TASK GOAL ▸
The entries follow. Copy every line in which "wordt" appears.

EXERCISE DATA ▸
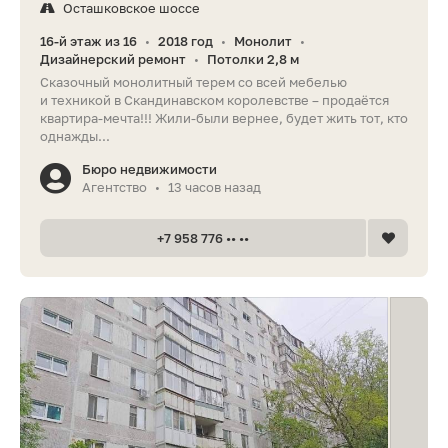
Осташковское шоссе
16-й этаж из 16
2018 год
Монолит
•
•
•
Дизайнерский ремонт
Потолки 2,8 м
•
Сказочный монолитный терем со всей мебелью
и техникой в Скандинавском королевстве – продаётся
квартира-мечта!!! Жили-были вернее, будет жить тот, кто
однажды...
Бюро недвижимости
Агентство
13 часов назад
•
+7 958 776 •• ••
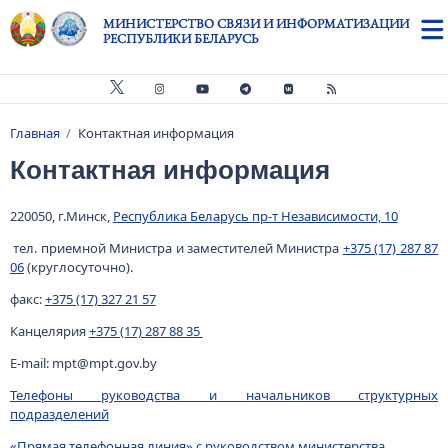
Перейти к основному содержанию
МИНИСТЕРСТВО СВЯЗИ И ИНФОРМАТИЗАЦИИ
РЕСПУБЛИКИ БЕЛАРУСЬ
Главная
Контактная информация
Строка навигации
Контактная информация
220050, г.Минск,
Республика Беларусь пр-т Независимости, 10
тел. приемной Министра и заместителей Министра
+375 (17) 287 87
06
(круглосуточно).
факс:
+375 (17) 327 21 57
Канцелярия
+375 (17) 287 88 35
E-mail: mpt@mpt.gov.by
Телефоны руководства и начальников структурных
подразделений
«Прямая телефонная линия» с руководством министерства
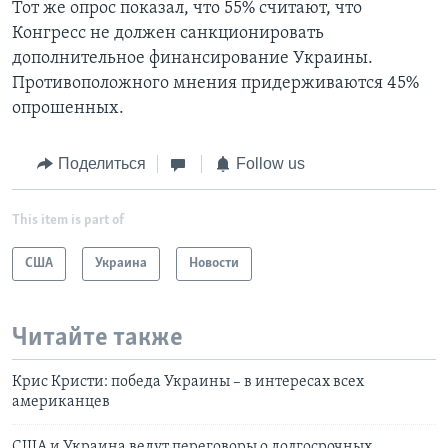
Тот же опрос показал, что 55% считают, что
Конгресс не должен санкционировать
дополнительное финансирование Украины.
Противоположного мнения придерживаются 45%
опрошенных.
Поделиться
Follow us
This item is part of
США
Украина
Новости
Читайте также
Крис Кристи: победа Украины – в интересах всех
американцев
США и Украина ведут переговоры о долгосрочных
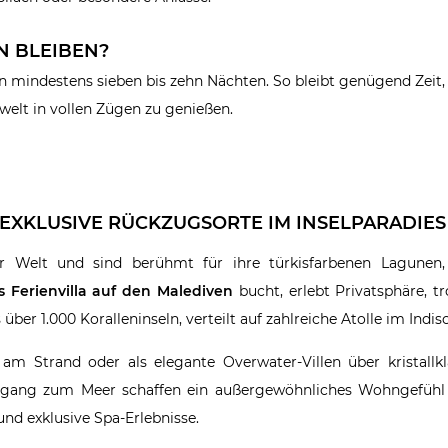
N BLEIBEN?
on mindestens sieben bis zehn Nächten. So bleibt genügend Zeit
welt in vollen Zügen zu genießen.
 EXKLUSIVE RÜCKZUGSORTE IM INSELPARADIES
er Welt und sind berühmt für ihre türkisfarbenen Lagunen
s Ferienvilla auf den Malediven
bucht, erlebt Privatsphäre, t
über 1.000 Koralleninseln, verteilt auf zahlreiche Atolle im Indi
 am Strand oder als elegante Overwater-Villen über kristallk
 Zugang zum Meer schaffen ein außergewöhnliches Wohngefühl 
und exklusive Spa-Erlebnisse.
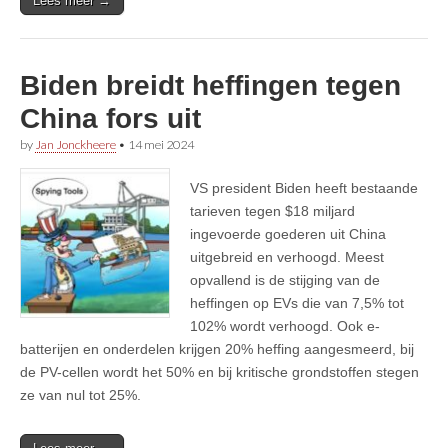
Lees meer →
Biden breidt heffingen tegen
China fors uit
by
Jan Jonckheere
•
14 mei 2024
VS president Biden heeft bestaande
tarieven tegen $18 miljard
ingevoerde goederen uit China
uitgebreid en verhoogd. Meest
opvallend is de stijging van de
heffingen op EVs die van 7,5% tot
102% wordt verhoogd. Ook e-
batterijen en onderdelen krijgen 20% heffing aangesmeerd, bij
de PV-cellen wordt het 50% en bij kritische grondstoffen stegen
ze van nul tot 25%.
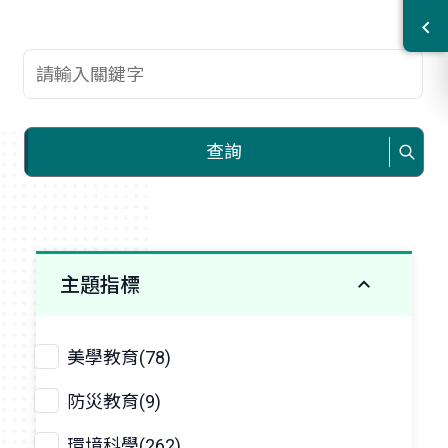
查詢關鍵字
查詢
主題指標
美學教育(78)
防災教育(9)
環境科學(262)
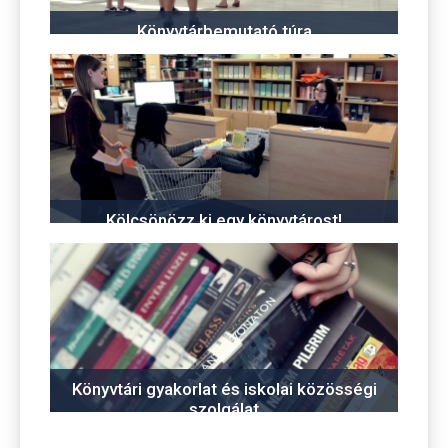
Könyvtárbemutató túra
Kölcsönözz ki egy könyvtárost!
Könyvtári gyakorlat és iskolai közösségi
szolgálat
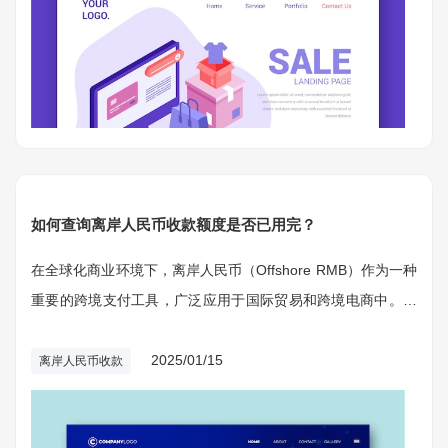
如何查询离岸人民币收款额度是否已用完？
在全球化商业环境下，离岸人民币（Offshore RMB）作为一种
重要的跨境支付工具，广泛应用于国际贸易和跨境电商中。对
依赖离岸人民币进行收款的企业而言，了解和掌握收款额度的
使用情况至关重要。超出收款额度不仅可能带来资金流动问
2025/01/15
离岸人民币收款
题，还可能引发合规风险。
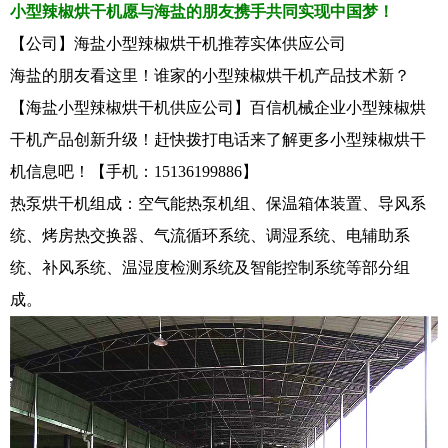
小型辣椒烘干机愿与海盐的朋友携手共同实现中国梦！
【公司】海盐小型辣椒烘干机推荐实体供应公司
海盐的朋友看这里！谁家的小型辣椒烘干机产品技术新？
【海盐小型辣椒烘干机供应公司】百信机械企业小型辣椒烘
干机产品创新升级！赶快拨打电话来了解更多小型辣椒烘干
机信息吧！【手机：15136199886】
热泵烘干机组成：空气能热泵机组、保温箱体装置、导风系
统、烤房热交换器、气流循环系统、调湿系统、电辅助系
统、补风系统、温湿度检测系统及智能控制系统等部分组
成。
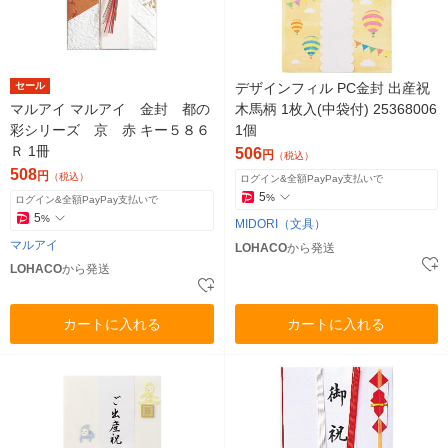
セール
デザインフィル PC金封 出産祝
マルアイ マルアイ 金封 都の
木馬柄 1枚入(中袋付) 25368006
彩シリーズ 京 赤 キー５８６
1個
Ｒ 1冊
506
円
（税込）
508
円
（税込）
ログイン&全額PayPay支払いで
5
%
ログイン&全額PayPay支払いで
5
%
MIDORI（文具）
マルアイ
LOHACO
から発送
LOHACO
から発送
カートに入れる
カートに入れる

RESULT FOR THIS TASK ▸
102% wordt verhoogd. Ook e-
de PV-cellen wordt het 50% en bij kritische grondstoffen stegen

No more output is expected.